The confidence interval of a measurement or set of measurements is the range of values that the measurement may take with a stated level of uncertainty. Although confidence intervals may be defined for any probability distribution function, the normal distribution function illustrates the concept well.
Approximately 68% of the area under the normal distribution curve is included within ±1 standard deviation of the mean. This implies that, for a series of replicate measurements, 68% will fall within ±1 standard deviation of the true mean. Likewise, 95% of the area under the normal distribution curve is found within about ± 2σ (to be precise, 1.96 σ), and approximately 99.7% of the area of the curve is included within a range of the mean ±3σ. A 95% confidence interval for a series of measurements, therefore, is that which includes the mean ± 2σ. An example of the application of confidence limits is in the preparation of control charts, discussed in Section 7.6 below.
In the above discussion, we are using the true standard deviation, σ (i.e. the population standard deviation). In most real life situations, we do not know the true value of σ. In the ORA laboratory, we are generally working with a small sample which is assumed to be representative of the population of interest (for example, a batch of tablets, a tanker of milk). In this case, we can only calculate the sample standard deviation, s, from a series of measurements. In this case, s is an estimate of σ, and confidence limits need to be expanded by a factor, t, to account for this additional uncertainty. The distribution of t is called the Student's t Distribution.

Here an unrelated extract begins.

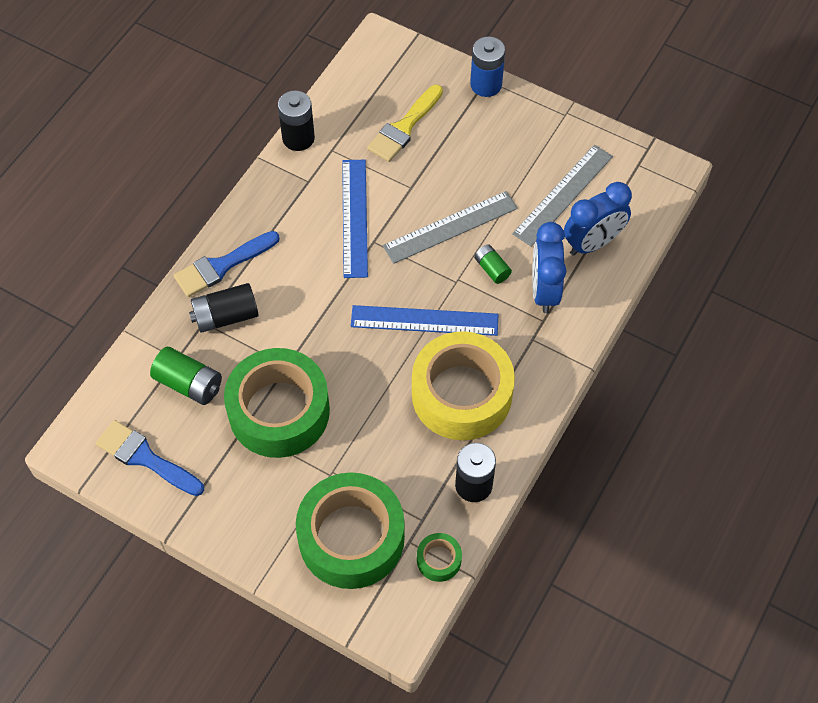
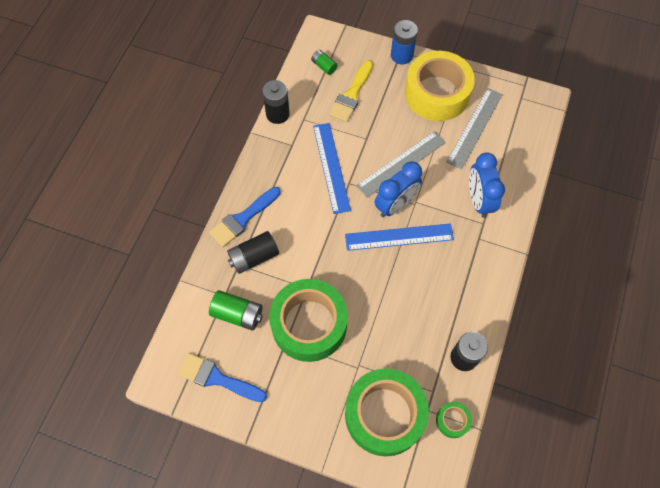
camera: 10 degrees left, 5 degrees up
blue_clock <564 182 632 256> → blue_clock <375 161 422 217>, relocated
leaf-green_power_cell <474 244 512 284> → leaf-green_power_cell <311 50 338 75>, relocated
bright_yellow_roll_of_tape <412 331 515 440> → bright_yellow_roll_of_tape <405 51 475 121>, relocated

Further discussion is beyond the scope of this chapter, but tables of t values, which depend on both the confidence limit desired and the number of measurements made, are widely published.
The following are general references on statistics and treatment of data that may be useful for the ORA Laboratory:
- Dowdy, S., Wearden, S. (1991). Statistics for research (2nd ed.). New York: John Wiley & Sons.
- Garfield, F.M. (1991). Quality assurance principles for analytical laboratories. Gaithersburg, MD: Association of Official Analytical Chemists.
- Taylor, J. K. (1985). Handbook for SRM users (NBS Special Publication 260-100). Gaithersburg, MD: National Institute for Standards and Technology.